*** Opening RECORDS FOR PROCESSING ***
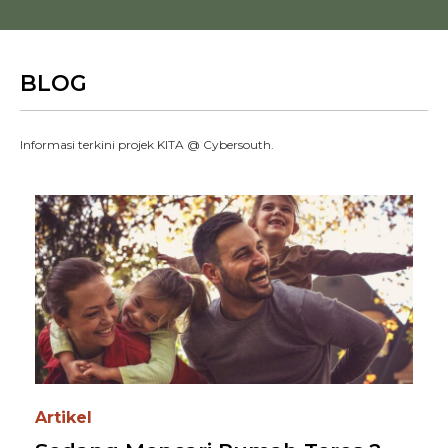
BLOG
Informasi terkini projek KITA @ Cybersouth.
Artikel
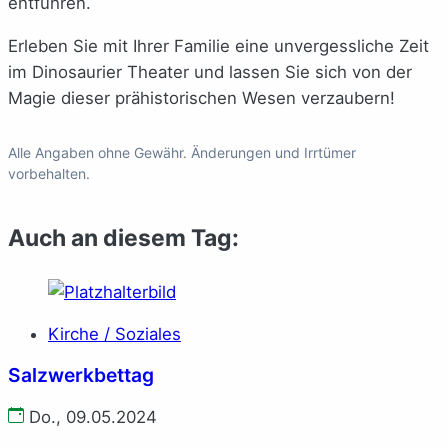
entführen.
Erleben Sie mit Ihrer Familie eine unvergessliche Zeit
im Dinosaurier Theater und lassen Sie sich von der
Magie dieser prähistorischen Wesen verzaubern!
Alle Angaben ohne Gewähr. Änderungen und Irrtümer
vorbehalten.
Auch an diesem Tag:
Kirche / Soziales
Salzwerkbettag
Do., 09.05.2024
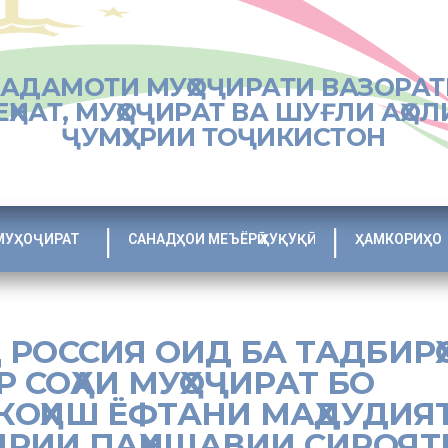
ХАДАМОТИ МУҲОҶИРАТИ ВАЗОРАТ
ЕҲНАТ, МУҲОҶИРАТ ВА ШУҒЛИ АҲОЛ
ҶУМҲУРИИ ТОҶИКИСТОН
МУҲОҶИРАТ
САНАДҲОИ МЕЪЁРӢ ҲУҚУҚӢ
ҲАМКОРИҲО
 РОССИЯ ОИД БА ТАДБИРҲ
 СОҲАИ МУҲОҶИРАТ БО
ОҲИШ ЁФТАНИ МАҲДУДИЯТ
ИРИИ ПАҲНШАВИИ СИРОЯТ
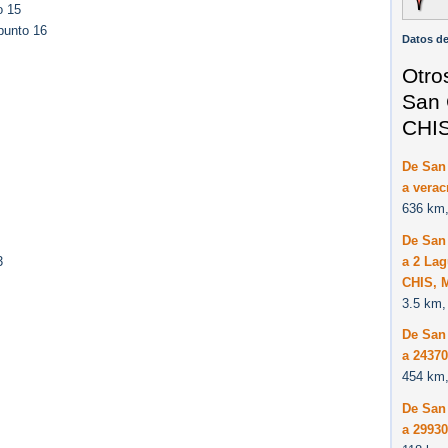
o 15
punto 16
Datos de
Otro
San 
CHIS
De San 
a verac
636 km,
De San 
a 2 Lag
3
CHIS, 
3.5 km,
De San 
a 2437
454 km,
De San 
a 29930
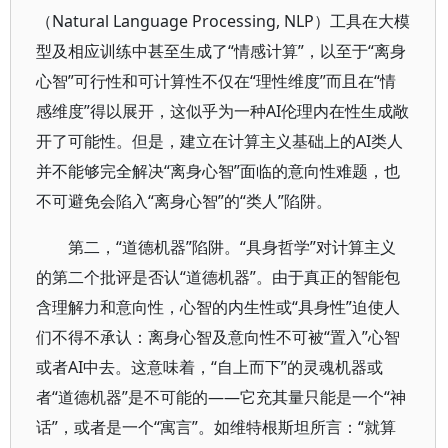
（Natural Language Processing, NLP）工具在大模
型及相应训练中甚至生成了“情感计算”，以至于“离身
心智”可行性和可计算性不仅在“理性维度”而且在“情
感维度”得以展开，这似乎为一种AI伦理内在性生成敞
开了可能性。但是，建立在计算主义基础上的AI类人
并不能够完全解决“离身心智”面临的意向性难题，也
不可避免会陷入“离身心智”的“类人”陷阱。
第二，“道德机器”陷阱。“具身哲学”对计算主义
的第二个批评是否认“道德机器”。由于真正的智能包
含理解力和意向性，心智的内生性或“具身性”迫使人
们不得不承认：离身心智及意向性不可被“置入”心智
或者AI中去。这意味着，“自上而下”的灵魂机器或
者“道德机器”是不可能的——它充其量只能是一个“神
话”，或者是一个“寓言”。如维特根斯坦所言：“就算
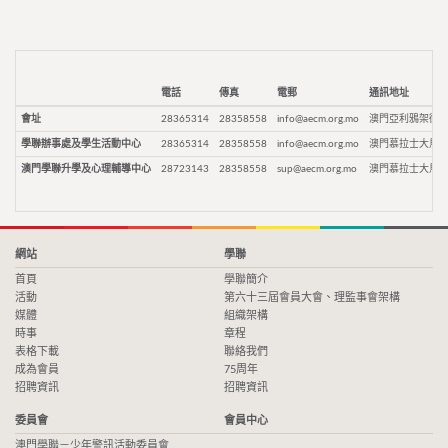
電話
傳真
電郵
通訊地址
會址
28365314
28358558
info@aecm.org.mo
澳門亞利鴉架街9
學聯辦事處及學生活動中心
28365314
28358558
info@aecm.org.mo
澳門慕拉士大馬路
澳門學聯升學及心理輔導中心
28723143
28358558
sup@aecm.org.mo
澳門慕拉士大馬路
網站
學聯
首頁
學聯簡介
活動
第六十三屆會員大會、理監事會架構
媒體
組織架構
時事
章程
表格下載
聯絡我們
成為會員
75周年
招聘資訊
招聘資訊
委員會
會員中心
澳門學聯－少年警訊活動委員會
*** Closing RECORDS FOR PROCESSING ***
*** Opening RECORDS FOR PROCESSING ***
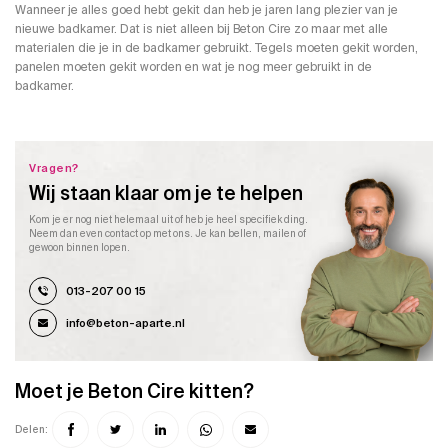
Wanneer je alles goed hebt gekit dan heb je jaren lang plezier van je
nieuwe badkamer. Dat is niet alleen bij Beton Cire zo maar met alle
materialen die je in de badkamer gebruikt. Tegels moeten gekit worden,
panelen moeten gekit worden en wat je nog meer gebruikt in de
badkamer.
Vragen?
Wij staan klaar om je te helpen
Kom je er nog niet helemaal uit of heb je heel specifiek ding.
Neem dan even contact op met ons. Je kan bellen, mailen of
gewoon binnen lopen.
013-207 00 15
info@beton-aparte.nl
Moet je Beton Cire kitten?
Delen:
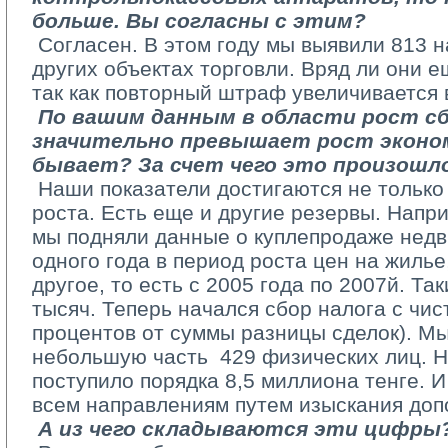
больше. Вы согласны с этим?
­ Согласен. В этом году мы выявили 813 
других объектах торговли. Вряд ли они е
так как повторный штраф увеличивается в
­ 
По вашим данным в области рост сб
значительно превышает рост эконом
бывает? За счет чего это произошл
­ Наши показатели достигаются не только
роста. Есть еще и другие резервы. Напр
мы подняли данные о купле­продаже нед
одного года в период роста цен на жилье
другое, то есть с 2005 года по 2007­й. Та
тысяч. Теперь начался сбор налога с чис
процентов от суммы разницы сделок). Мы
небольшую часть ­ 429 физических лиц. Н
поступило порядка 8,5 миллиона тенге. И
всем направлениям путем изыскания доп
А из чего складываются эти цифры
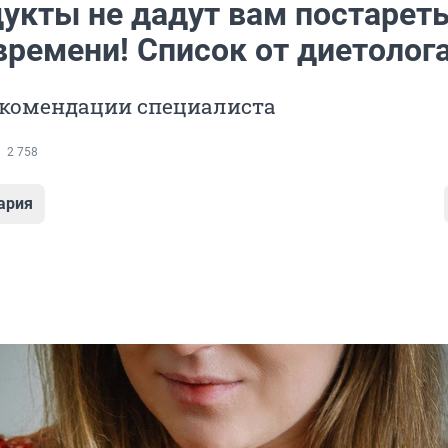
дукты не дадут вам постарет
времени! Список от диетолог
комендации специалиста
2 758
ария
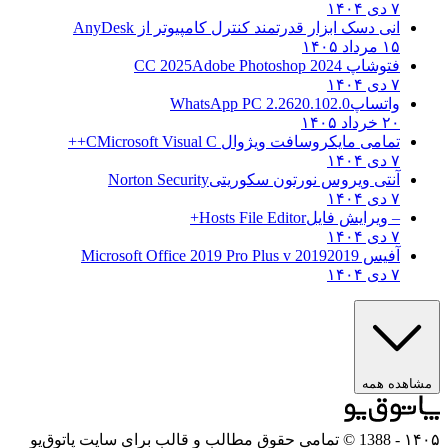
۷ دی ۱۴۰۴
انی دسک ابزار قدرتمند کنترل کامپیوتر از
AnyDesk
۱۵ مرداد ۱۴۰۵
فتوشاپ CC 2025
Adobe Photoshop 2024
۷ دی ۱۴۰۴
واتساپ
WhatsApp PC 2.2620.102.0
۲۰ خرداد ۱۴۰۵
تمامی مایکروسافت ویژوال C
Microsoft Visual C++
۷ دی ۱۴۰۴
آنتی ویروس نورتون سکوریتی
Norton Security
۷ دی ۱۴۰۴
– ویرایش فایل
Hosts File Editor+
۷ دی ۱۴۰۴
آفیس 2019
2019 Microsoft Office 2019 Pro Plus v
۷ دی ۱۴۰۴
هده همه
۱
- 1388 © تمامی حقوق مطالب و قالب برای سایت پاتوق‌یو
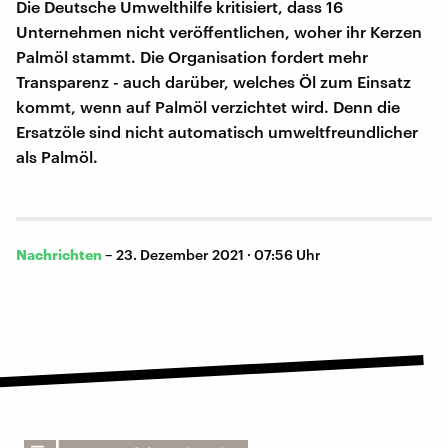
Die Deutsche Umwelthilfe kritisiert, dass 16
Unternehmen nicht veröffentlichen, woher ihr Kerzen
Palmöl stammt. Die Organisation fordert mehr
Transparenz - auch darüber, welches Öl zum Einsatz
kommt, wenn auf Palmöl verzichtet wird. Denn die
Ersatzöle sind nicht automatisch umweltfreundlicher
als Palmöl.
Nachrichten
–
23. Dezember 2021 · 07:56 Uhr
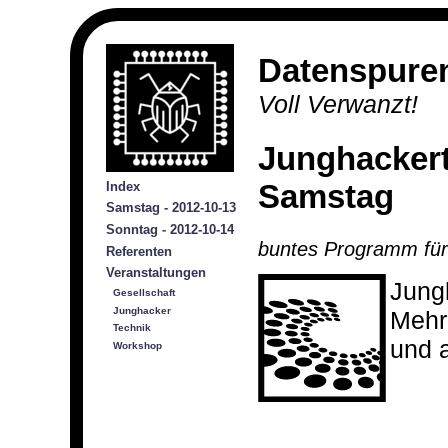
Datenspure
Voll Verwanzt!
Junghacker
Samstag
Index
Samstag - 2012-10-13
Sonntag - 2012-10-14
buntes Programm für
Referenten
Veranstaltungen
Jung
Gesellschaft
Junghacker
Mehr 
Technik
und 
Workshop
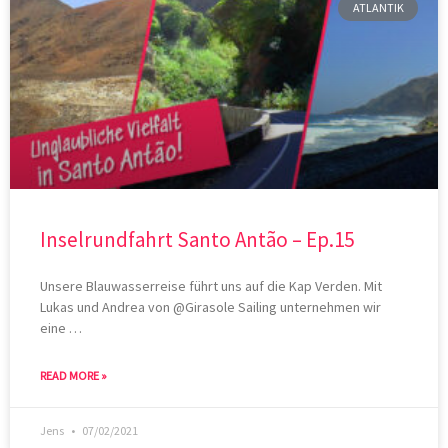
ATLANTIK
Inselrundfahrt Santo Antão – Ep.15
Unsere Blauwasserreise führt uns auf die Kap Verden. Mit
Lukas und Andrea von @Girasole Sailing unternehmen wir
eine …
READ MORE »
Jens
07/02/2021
*** Closing RECORDS FOR PROCESSING ***
*** Opening RECORDS FOR PROCESSING ***
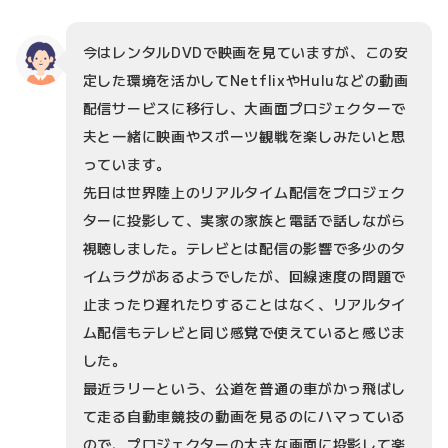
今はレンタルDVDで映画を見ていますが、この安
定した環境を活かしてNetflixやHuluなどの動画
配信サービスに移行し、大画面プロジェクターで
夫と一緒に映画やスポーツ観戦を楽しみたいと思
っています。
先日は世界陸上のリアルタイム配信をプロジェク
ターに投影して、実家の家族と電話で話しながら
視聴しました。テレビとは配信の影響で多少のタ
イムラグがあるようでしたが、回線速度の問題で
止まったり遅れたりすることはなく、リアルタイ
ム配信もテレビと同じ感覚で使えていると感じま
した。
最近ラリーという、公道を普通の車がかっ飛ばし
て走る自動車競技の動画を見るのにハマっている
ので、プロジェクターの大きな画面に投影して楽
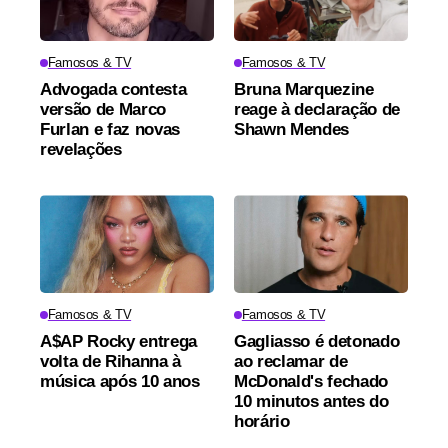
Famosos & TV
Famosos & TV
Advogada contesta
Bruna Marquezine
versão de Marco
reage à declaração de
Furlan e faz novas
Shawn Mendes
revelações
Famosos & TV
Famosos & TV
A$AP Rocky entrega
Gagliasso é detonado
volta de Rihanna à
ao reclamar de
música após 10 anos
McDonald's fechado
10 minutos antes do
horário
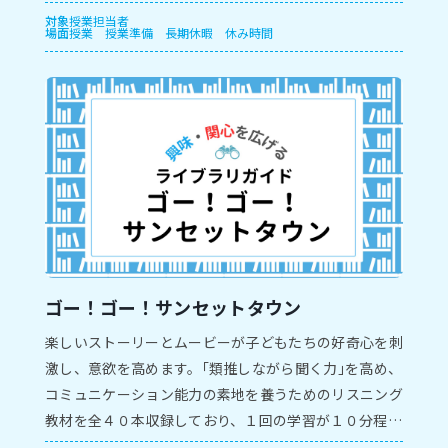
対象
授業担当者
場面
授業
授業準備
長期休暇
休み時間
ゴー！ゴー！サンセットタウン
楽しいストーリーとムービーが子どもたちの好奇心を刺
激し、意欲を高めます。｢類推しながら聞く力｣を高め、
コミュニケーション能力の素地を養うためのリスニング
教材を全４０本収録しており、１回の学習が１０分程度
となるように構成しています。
*** Closing RECORDS FOR PROCESSING ***
▶ **TASK OBJECTIVE**:
Report every line of the preceding listing where the string "badkamer" occurs.

▶ **OUTPUT**:
nieuwe badkamer. Dat is niet alleen bij Beton Cire zo maar met alle
materialen die je in de badkamer gebruikt. Tegels moeten gekit worden,
badkamer.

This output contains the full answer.